The mean number of cyclisation events involving chains is
(34)
To obtain the mean number of cyclisations of a generic mer we need to multiply this quantity by , i.e., the volume fraction of filaments of length . Equating this quantity to the expected number of rings formed in a time interval we obtain
(35)
and hence
(36)
By equating the two expressions for , Eq.(33) and Eq.(36), we find Eq.(30). We have thus proven that the latter is the correct expression of , which gives the correct number of cyclisation and ligation events per unit time and unit volume, as required by the Smoluchowski equation.
Finally, we will prove below that the constants and introduced when calculating the waiting time increments are consistent with Eq.(33) and Eq.(36).
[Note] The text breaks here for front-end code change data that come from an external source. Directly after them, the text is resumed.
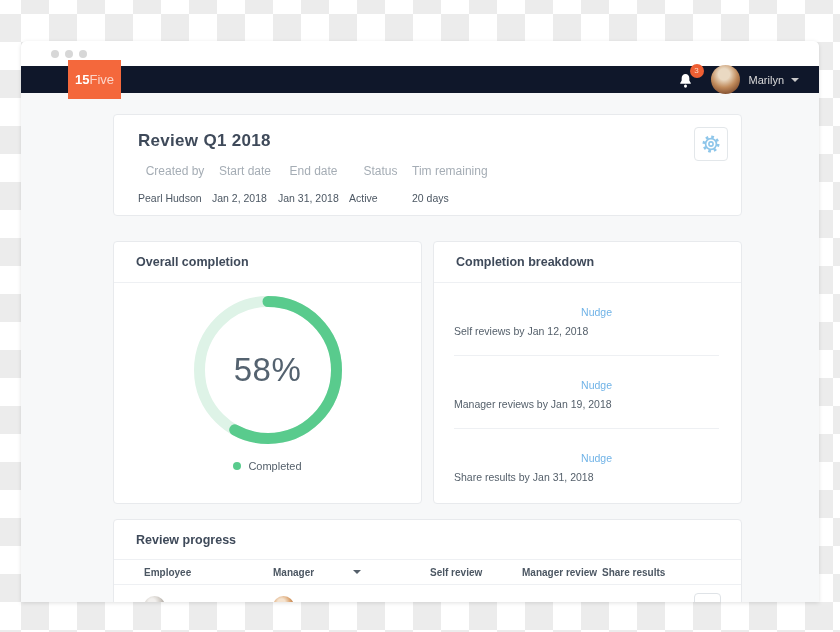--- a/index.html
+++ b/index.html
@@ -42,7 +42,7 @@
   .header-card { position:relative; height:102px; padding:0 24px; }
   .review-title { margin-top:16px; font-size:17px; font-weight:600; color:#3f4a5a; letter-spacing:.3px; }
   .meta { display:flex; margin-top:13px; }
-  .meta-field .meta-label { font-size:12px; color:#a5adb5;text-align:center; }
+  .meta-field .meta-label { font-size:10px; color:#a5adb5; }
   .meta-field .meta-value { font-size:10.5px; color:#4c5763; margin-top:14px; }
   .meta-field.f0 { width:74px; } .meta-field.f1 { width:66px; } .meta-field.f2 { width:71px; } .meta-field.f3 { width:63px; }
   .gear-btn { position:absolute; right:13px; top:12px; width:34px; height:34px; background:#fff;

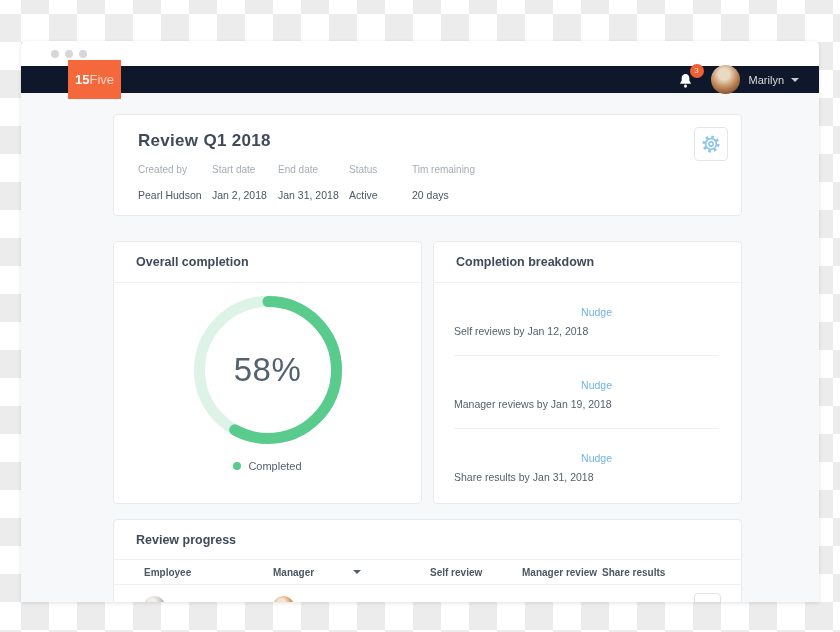--- a/index.html
+++ b/index.html
@@ -48,7 +48,7 @@
   .gear-btn { position:absolute; right:13px; top:12px; width:34px; height:34px; background:#fff;
               border:1px solid #e3e7ea; border-radius:4px; display:flex; align-items:center; justify-content:center; cursor:pointer; }
   
-  .cards-row { display:flex; gap:11px; margin-top:25px; }
+  .cards-row { display:flex; gap:11px; margin-top:2px; }
   .half-card { width:309px; height:263px; }
   .card-head { height:41px; border-bottom:1px solid #eef0f3; display:flex; align-items:center; padding-left:22px;
                font-size:12.5px; font-weight:700; color:#3f4a5a; }

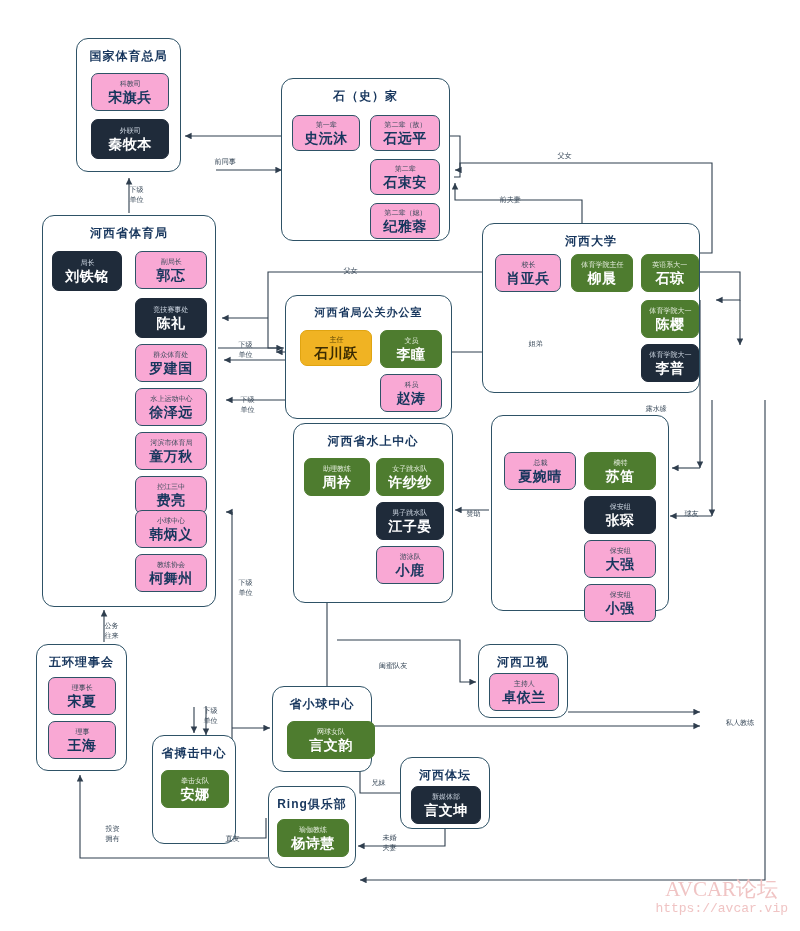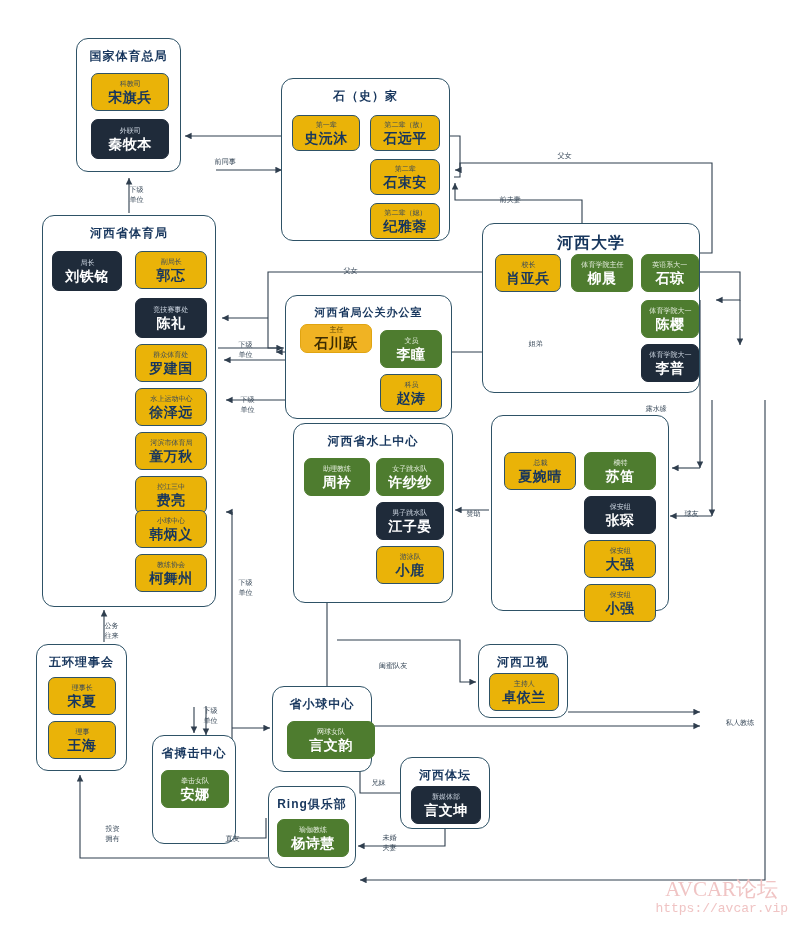--- a/index.html
+++ b/index.html
@@ -39,7 +39,7 @@
     box-sizing:border-box;
     border-radius:7px;
     border:1.2px solid #2e5266;
-    background:#eab308;
+    background:#f9a8d4;
     display:flex;
     flex-direction:column;
     align-items:center;

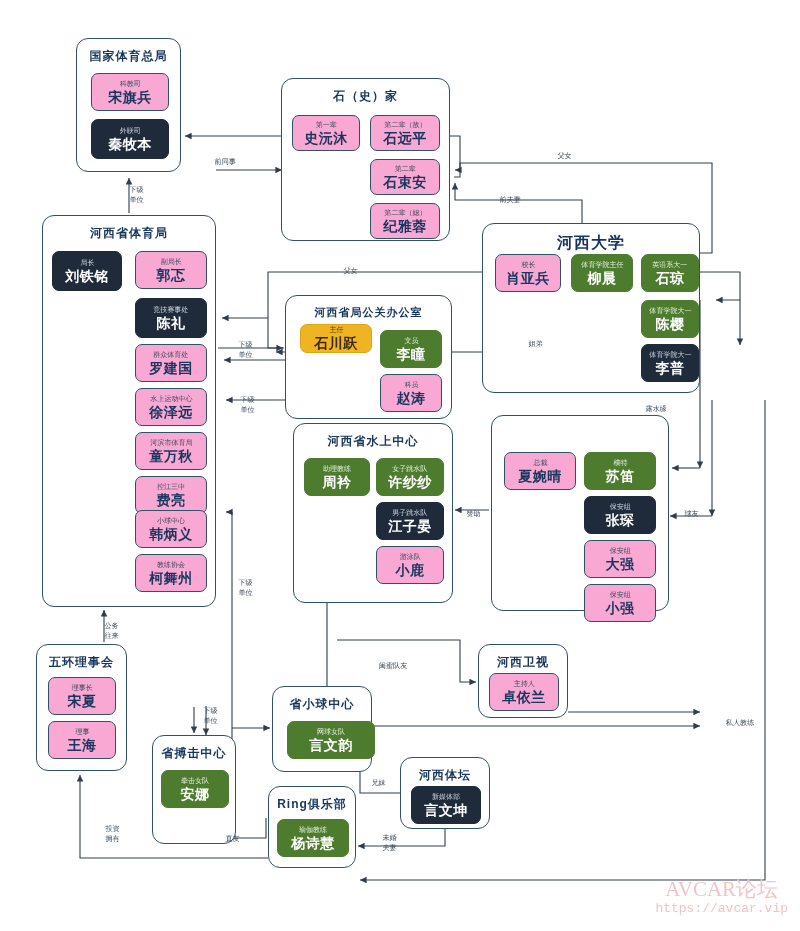--- a/index.html
+++ b/index.html
@@ -281,7 +281,7 @@
         </div>
       </div>
       <div class="group" style="left: 482px; top: 223px; width: 218px; height: 170px;">
-        <div class="g-title" style="top: 9px; font-size: 16px;">河西大学</div>
+        <div class="g-title" style="top: 9px; font-size: 12px;">河西大学</div>
         <div class="node" style="left: 12px; top: 30px; width: 66px; height: 38px;">
           <div class="role">校长</div>
           <div class="name">肖亚兵</div>

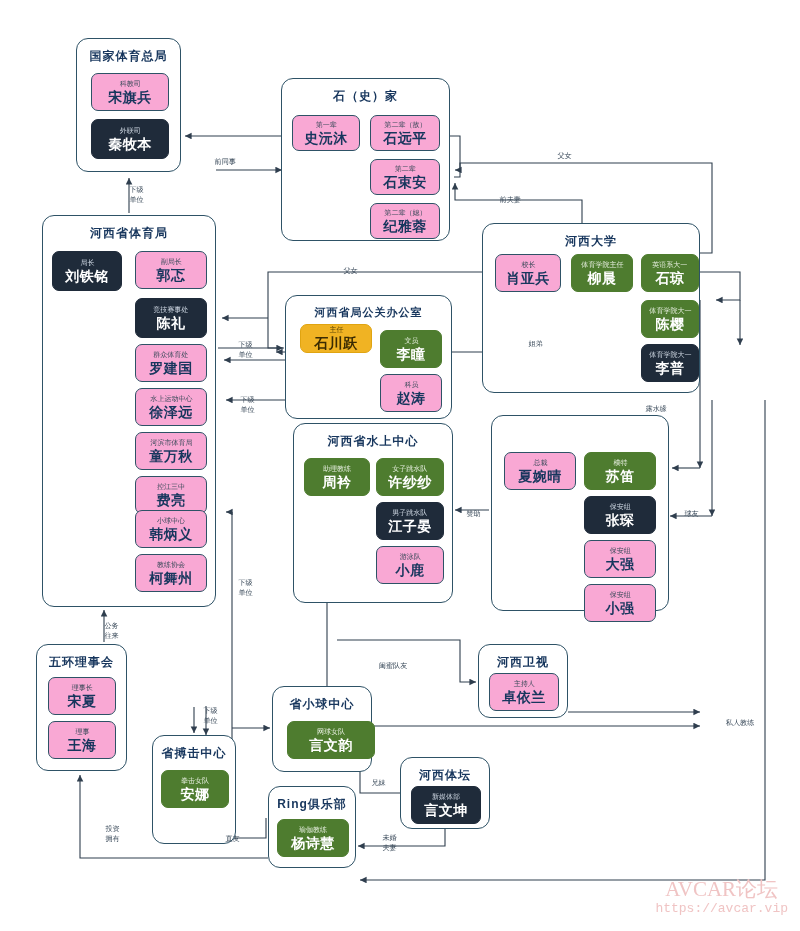--- a/index.html
+++ b/index.html
@@ -248,7 +248,7 @@
       </div>
       <div class="group" style="left: 285px; top: 295px; width: 167px; height: 124px;">
         <div class="g-title" style="top: 9px; font-size: 11px;">河西省局公关办公室</div>
-        <div class="node orange" style="left: 14px; top: 28px; width: 72px; height: 29px;">
+        <div class="node orange" style="left: 14px; top: 34px; width: 72px; height: 36px;">
           <div class="role">主任</div>
           <div class="name">石川跃</div>
         </div>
To show this, it is sufficient to observe that the total time increment during an MC step is:
One can see that this equality is consistent with Eq.(33) and Eq.(36). We note that the algorithm samples on average the correct kinetics independently of the value of , as long as . Here we take , meaning that the waiting time increment is calculated only after a successful ligation reaction, but not after a successful cyclisation reaction.
Appendix C Numerical integration of modified Smoluchowski
Solving the Smoluchowski equation to fit the data from MD simulations consists of two main parts:
1.
We create an objective function for the lsqcurvefit (called Obj_smoluchowski) that takes as input the array of initial coefficient guess and the time data array . It returns the average length as a function of time, array . In the objective function:
(a)
An array is initialised where and . This represents the set of lengths that can be found in the system (recall that we initialise our MD simulations with 200 chains of 174 beads each). Also, the arrays with the number density of linear and ring chains are initialised as follows, and since initially all the molecules are linear chains. Here, denotes the volume of the simulation box.
(b)
for = {1 to simulation final step time} docall function (see point 2 below)
(c)
update arrays and . Calculate the total average length as
(d)
exit for loop and parse to
2.
The exEuler_smoluchowski function takes as input the initial number densities of linear and ring chains and the reaction rates . Based on the given rates K, it outputs the final number density arrays , after the reactions have taken place. When this function is called, the number density of linear and ring chains of each population are updated according to Eq.(5). The monomer, dimer, and so on populations are increased according to the first two terms of Eq.(5) while the number of them that is converted into rings is subtracted by the and added to the array. In the first two terms of Eq.(5a) the rate is not a scalar quantity by rather a matrix that follows the relation Eq.(8). The extracted coefficient against which the fitting is optimised is the scalar . Similarly, for the sink term of Eq.(5a)-(5b), the equation is used and the fitting coefficient exported is the scalar .
The coefficients are updated iteratively by the lsqcurvefit algorithm to best fit the data. Once the optimum values are obtained the algorithm terminates.
References
RubinsteinandColby [2003]M.RubinsteinandH.R.Colby,Polymer Physics(Oxford University Press,2003).
Hobby: Web surfing, Rafting, Dowsing, Stand-up comedy, Ghost hunting, Swimming, Amateur radio
Introduction: My name is Virgilio Hermann JD, I am a fine, gifted, beautiful, encouraging, kind, talented, zealous person who loves writing and wants to share my knowledge and understanding with you.
We notice you're using an ad blocker
Without advertising income, we can't keep making this site awesome for you.